**任务说明 1:** 这篇肺癌手术摘要中,前入路组共纳入多少例病人?
**任务说明 2:** 请把这篇肺癌手术摘要中从“Application value of”到“留置时间,是安全可行的方法。”的这一段逐字抄写下来。

**给定文本:**
============

前入路隆突下淋巴结清扫在单孔胸腔镜左侧肺癌根治术中的应用

    Application value of anterior subcarinal lymph node dissection in single-port thoracoscopic radical resection of left lung cancer

    • 摘要:
      目的探讨单孔胸腔镜左侧肺癌根治术中经前入路行隆突下淋巴结清扫的可行性及安全性。
      方法回顾性分析行单孔胸腔镜手术治疗的左侧早期非小细胞肺癌病人62例临床资料,按隆突下淋巴结清扫入路的不同分为后入路组34例(传统后入路隆突下淋巴结清扫)和前入路组28例(前入路隆突下淋巴结清扫)。比较2组病人手术时间、手术出血量、纵隔淋巴结清扫数目,术后3 d胸管引流量、胸管留置时间和并发症发生率。
      结果2组病人手术时间、手术出血量、纵隔淋巴结清扫数目及站数、并发症总发生率差异均无统计学意义(P>0.05),前入路组术后3 d胸管引流量、胸管留置时间均少于后入路组(P < 0.05)。
      结论单孔胸腔镜左侧肺癌根治术中经前入路进行隆突下淋巴结清扫可简化操作过程,减少术后胸管引流量及留置时间,是安全可行的方法。

       

      Abstract:
      ObjectiveTo investigate the feasibility and safety of anterior subcarinal lymph node dissection in single-port thoracoscopic radical resection of left lung cancer.

============

**数据内容:**
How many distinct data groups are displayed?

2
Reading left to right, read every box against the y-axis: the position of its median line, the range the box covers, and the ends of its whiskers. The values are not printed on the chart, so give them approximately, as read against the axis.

============

**任务输出 1:** 28例。

**任务输出 2:**
Application value of anterior subcarinal lymph node dissection in single-port thoracoscopic radical resection of left lung cancer

    • 摘要:
      目的探讨单孔胸腔镜左侧肺癌根治术中经前入路行隆突下淋巴结清扫的可行性及安全性。
      方法回顾性分析行单孔胸腔镜手术治疗的左侧早期非小细胞肺癌病人62例临床资料,按隆突下淋巴结清扫入路的不同分为后入路组34例(传统后入路隆突下淋巴结清扫)和前入路组28例(前入路隆突下淋巴结清扫)。比较2组病人手术时间、手术出血量、纵隔淋巴结清扫数目,术后3 d胸管引流量、胸管留置时间和并发症发生率。
      结果2组病人手术时间、手术出血量、纵隔淋巴结清扫数目及站数、并发症总发生率差异均无统计学意义(P>0.05),前入路组术后3 d胸管引流量、胸管留置时间均少于后入路组(P < 0.05)。
      结论单孔胸腔镜左侧肺癌根治术中经前入路进行隆突下淋巴结清扫可简化操作过程,减少术后胸管引流量及留置时间,是安全可行的方法。